BEGIN

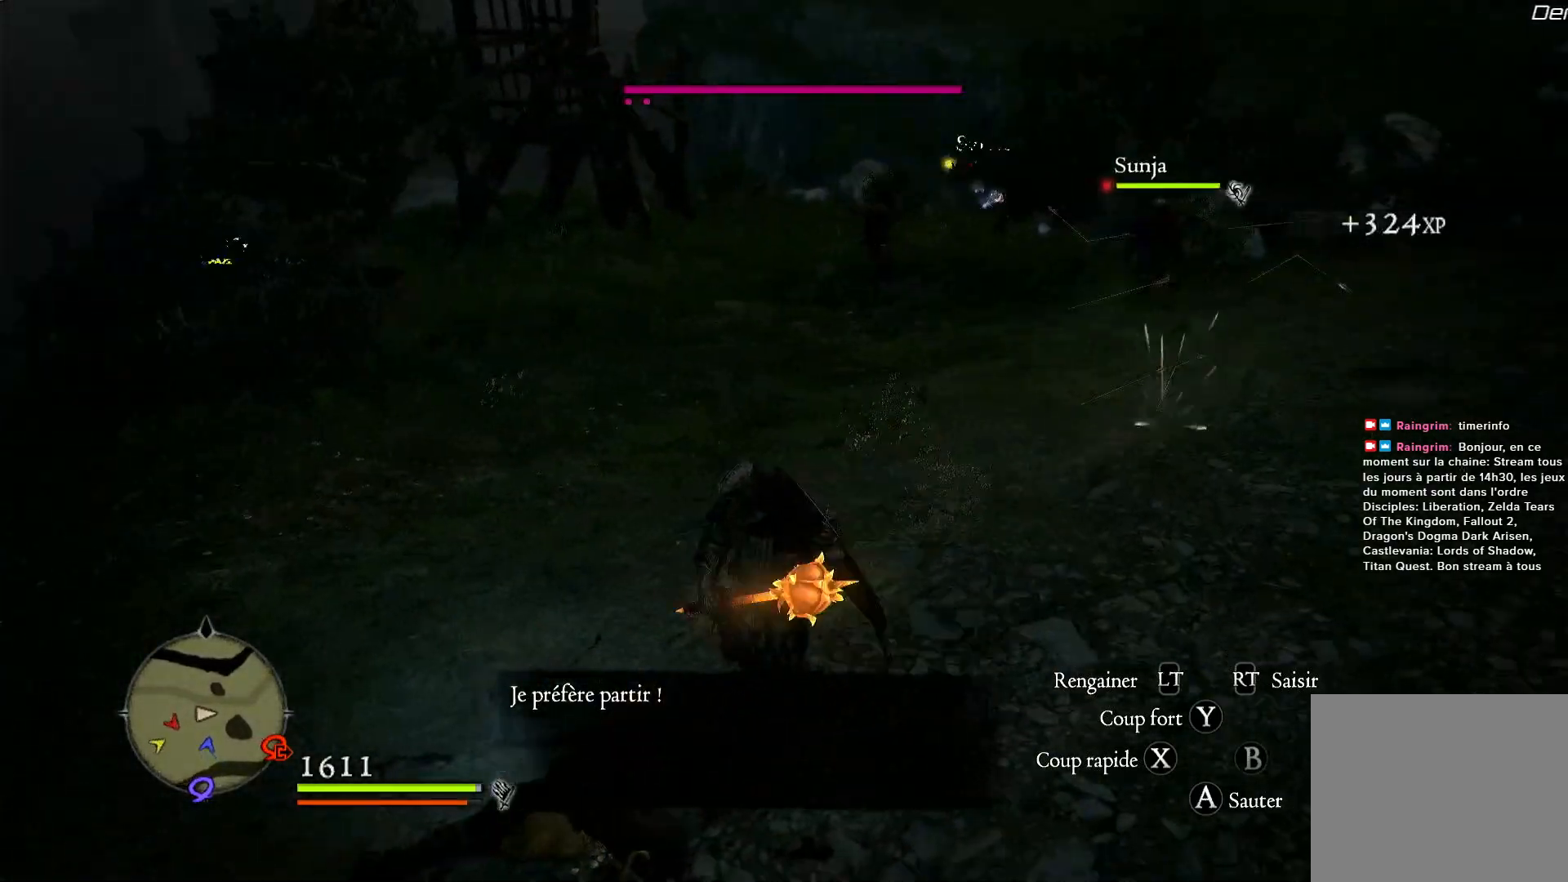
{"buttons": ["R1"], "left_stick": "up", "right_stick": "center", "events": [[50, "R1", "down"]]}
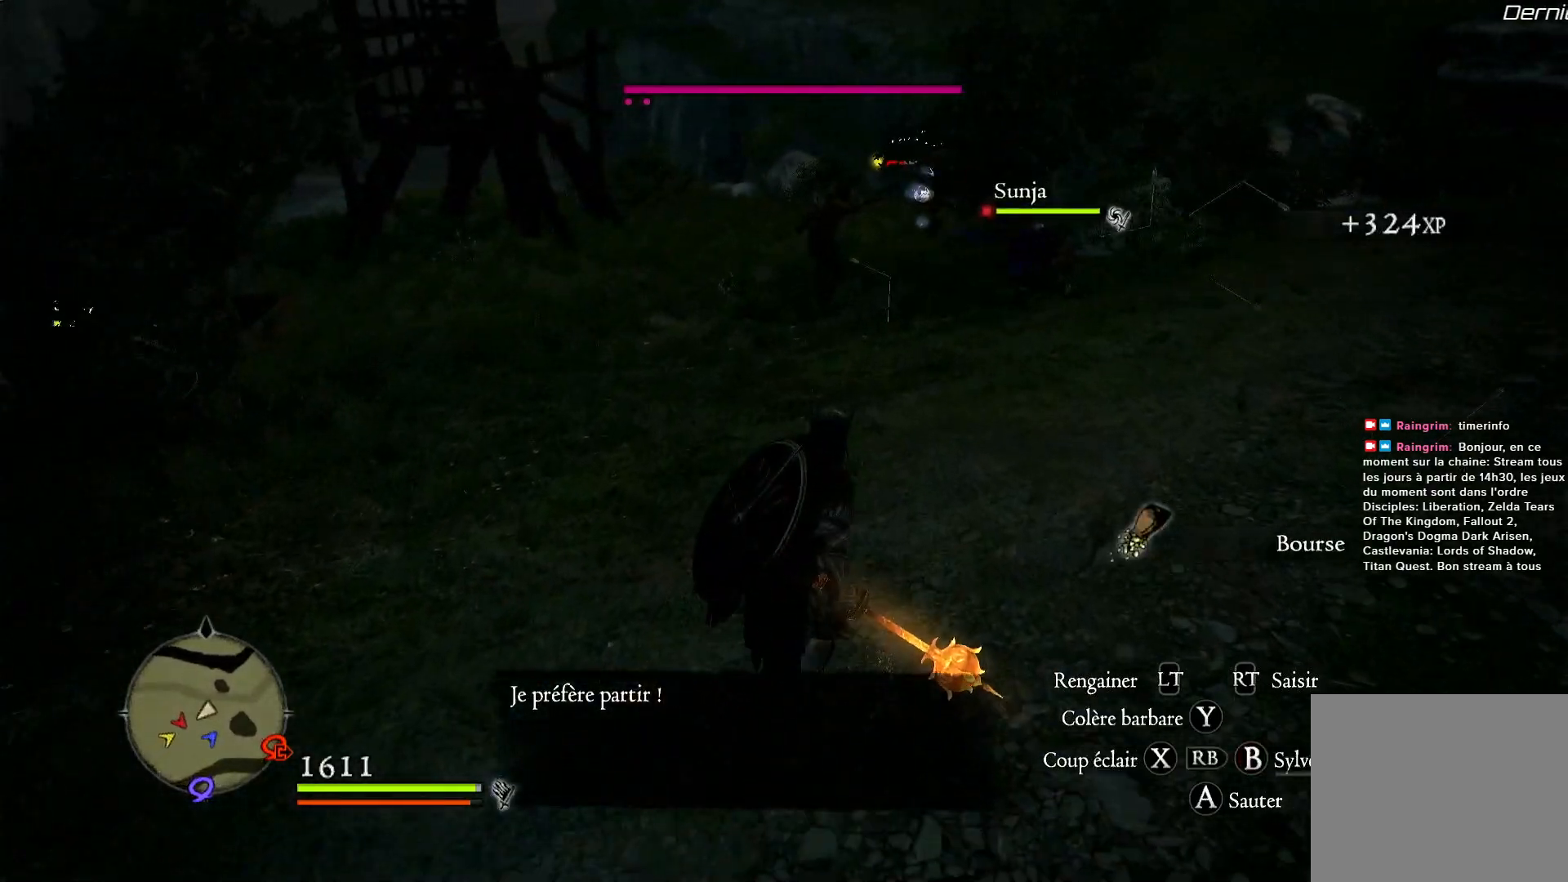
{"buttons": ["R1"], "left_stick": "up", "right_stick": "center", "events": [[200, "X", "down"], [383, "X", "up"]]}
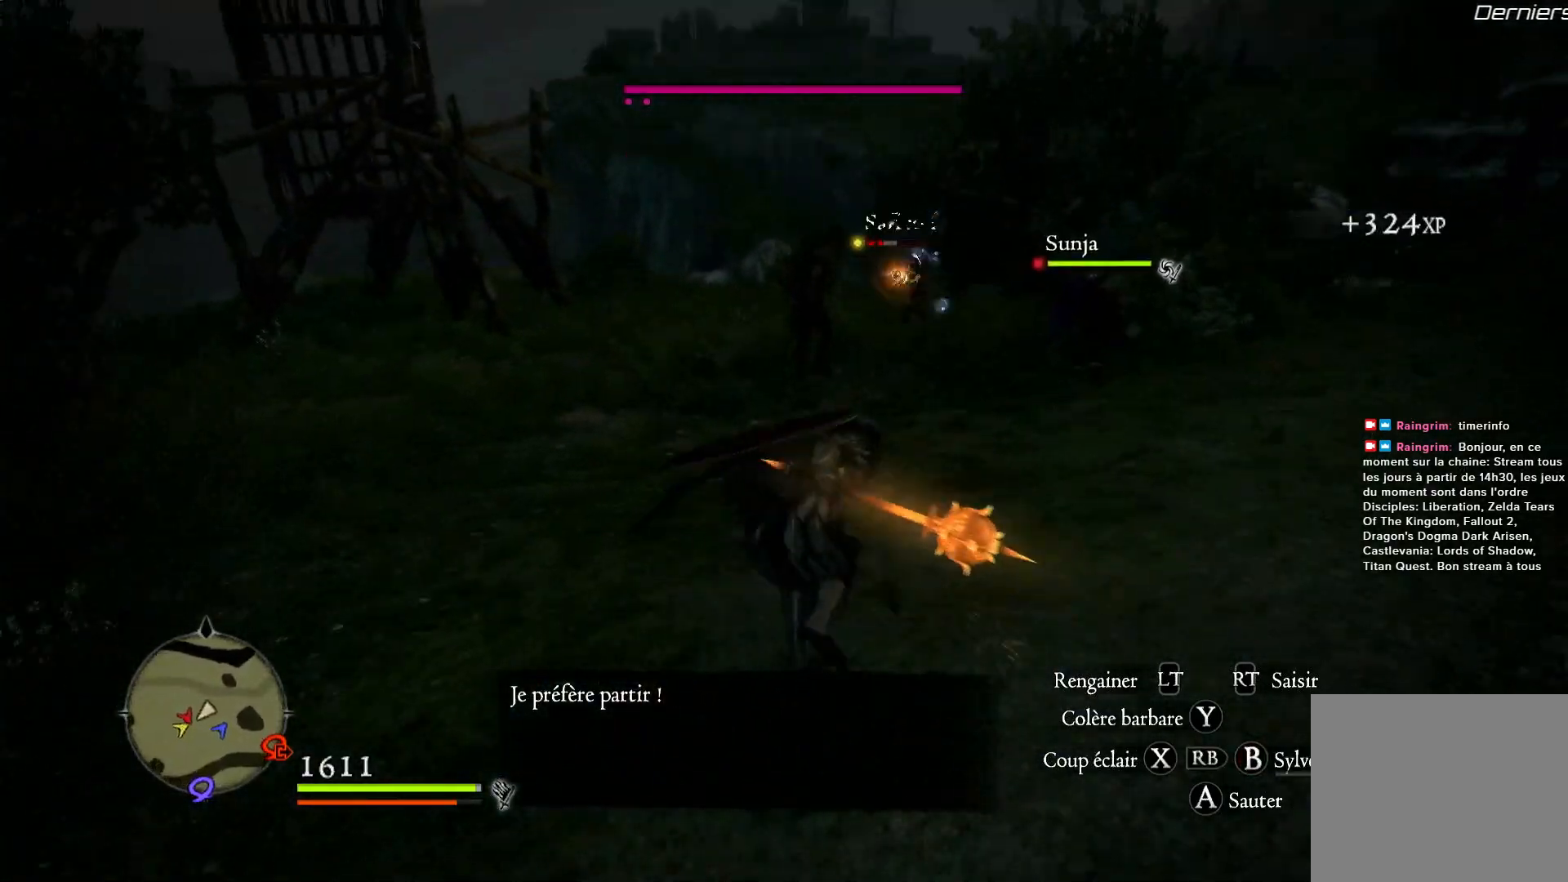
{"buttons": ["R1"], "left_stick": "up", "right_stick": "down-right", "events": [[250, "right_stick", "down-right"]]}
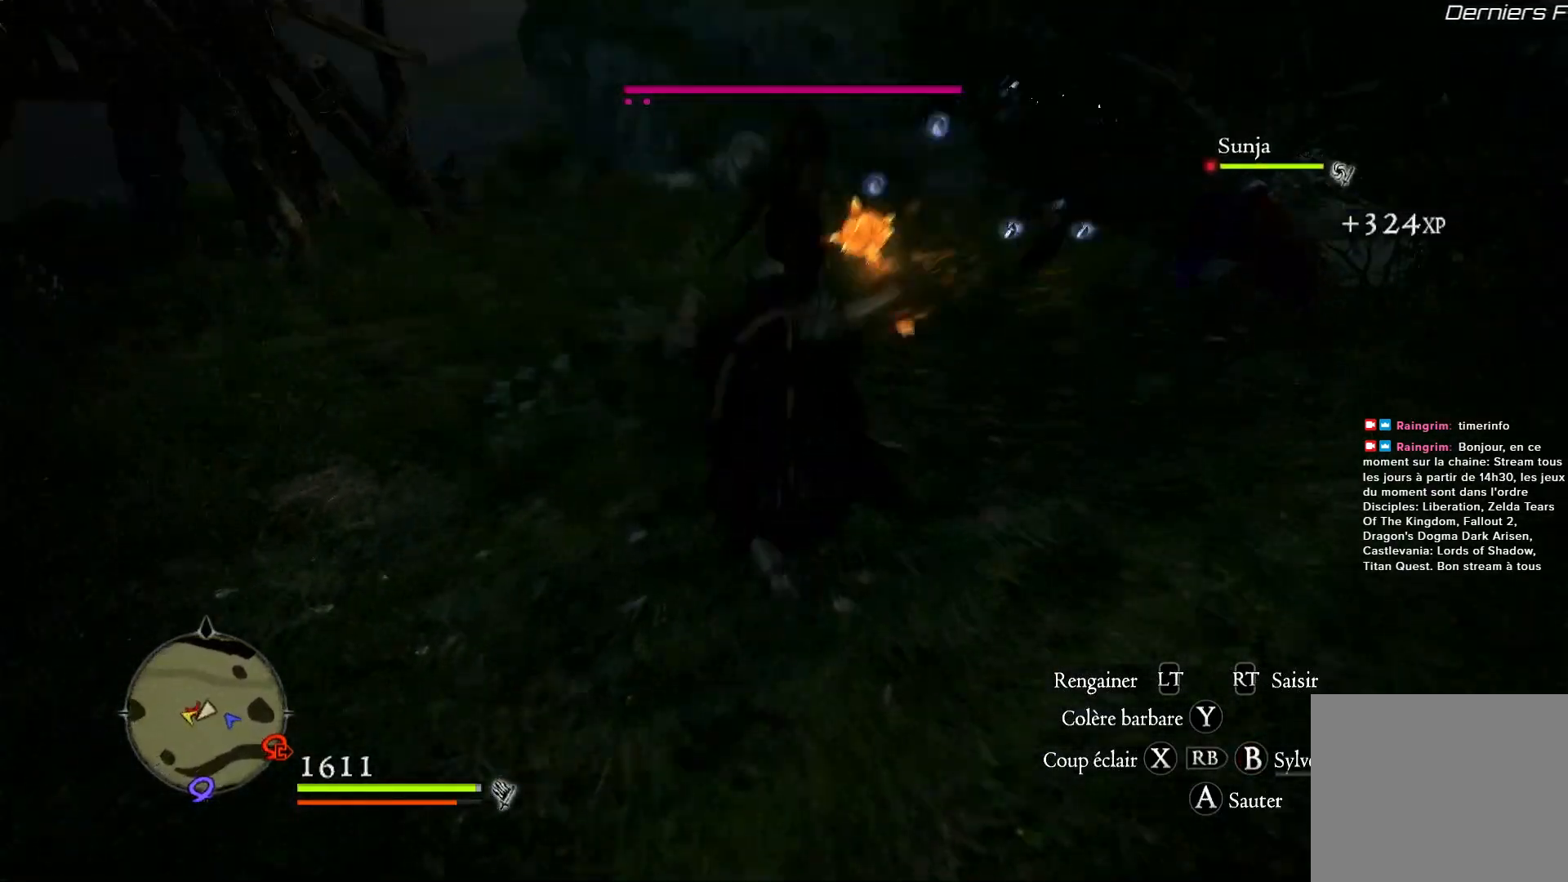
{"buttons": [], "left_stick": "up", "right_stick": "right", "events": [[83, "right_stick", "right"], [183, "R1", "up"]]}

END

PROMPT: In your copy of the data above, leave out the pictures and repeat everything else exactly.

SOLUTION TO THIS TASK:
{"buttons": ["R1"], "left_stick": "up", "right_stick": "center", "events": [[50, "R1", "down"]]}
{"buttons": ["R1"], "left_stick": "up", "right_stick": "center", "events": [[200, "X", "down"], [383, "X", "up"]]}
{"buttons": ["R1"], "left_stick": "up", "right_stick": "down-right", "events": [[250, "right_stick", "down-right"]]}
{"buttons": [], "left_stick": "up", "right_stick": "right", "events": [[83, "right_stick", "right"], [183, "R1", "up"]]}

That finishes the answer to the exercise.